Comment by cmrdporcupine
10 hours ago
Not my experience, honestly. With a good code base for it to explore and good tooling, and a really good prompt I've had excellent results with frankly quite obscure things, including homegrown languages.
As others said, the key is feedback and prompting. In a model with long context, it'll figure it out.

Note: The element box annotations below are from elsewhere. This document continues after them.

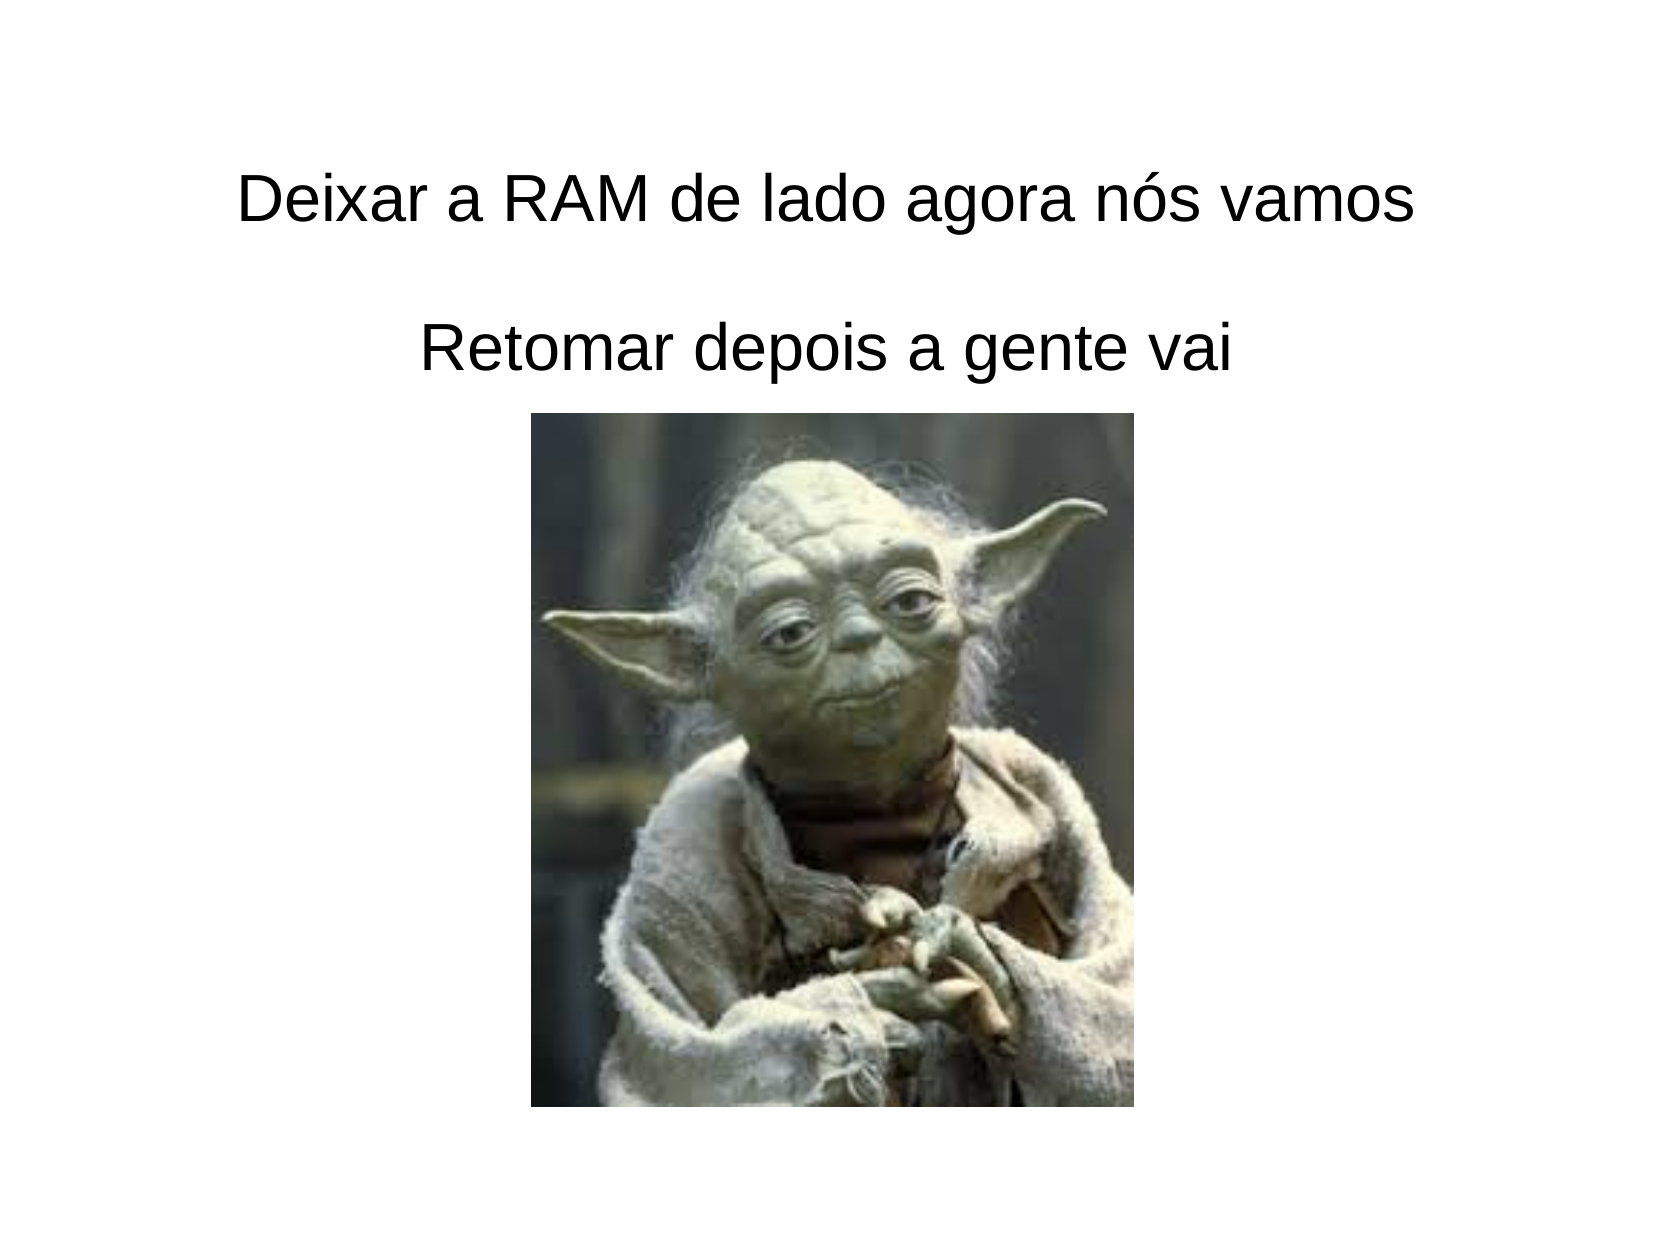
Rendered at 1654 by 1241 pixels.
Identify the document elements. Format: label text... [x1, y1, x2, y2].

subtitle Deixar a RAM de lado agora nós vamos Retomar depois a gente vai [82, 49, 1571, 497]
picture [531, 413, 1134, 1108]
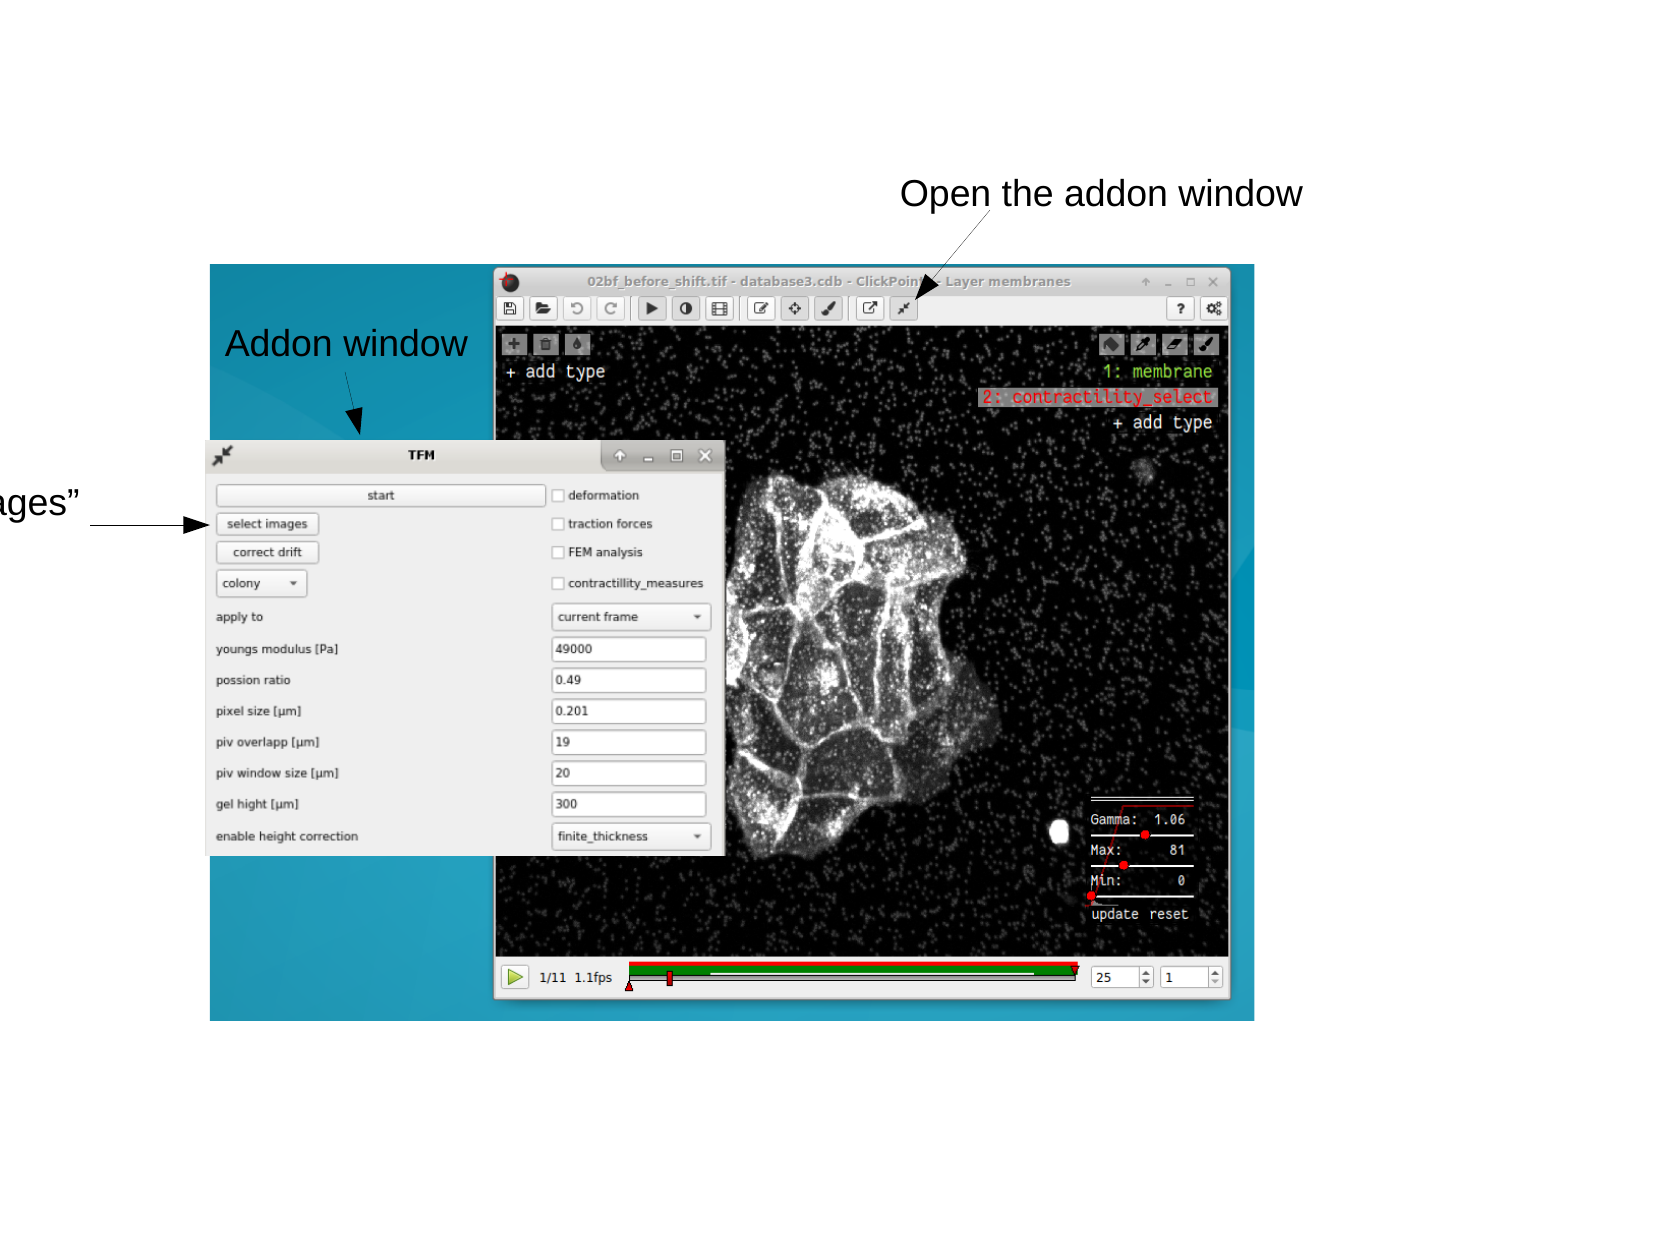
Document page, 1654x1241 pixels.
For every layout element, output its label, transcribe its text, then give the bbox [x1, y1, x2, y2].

text_box Open the addon window [885, 165, 1474, 222]
picture [205, 264, 1255, 1021]
text_box Addon window [210, 315, 799, 372]
text_box “select images” button [0, 474, 127, 616]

Yeah, I've had Claude work on my buggy, incomplete Ruby compiler written (mostly) in Ruby, which uses an s-expression like syntax with a custom "mini language" to implement low-level features that can't be done (or is impractical to do) in pure Ruby, and it only had minor problems with the s-expression language that was mostly fixed with a handful of lines in CLAUDE.md (and were, frankly, mostly my fault for making the language itself somewhat inconsistent) and e.g. when it write a bigint implementation, I had to "tell it off" for too readily resorting to the s-expression syntax since it seemed to "prefer it" over writing high-level code in Ruby.
Even 3 years ago, GH Copilot, hardly the most intelligent of LLMs was suggesting/writing bytecode in my custom VM, writing full programs in bytecode for a custom VM just by looking at a couple examples.
That's when I smelled that things were getting a little crazy.
But isn't this inefficient since the agent has to "bootstrap" its knowledge of the new language every time it's context window is reset?
No, it gets it “for free” just by looking around when it is figuring out how to solve whatever problem it is working on.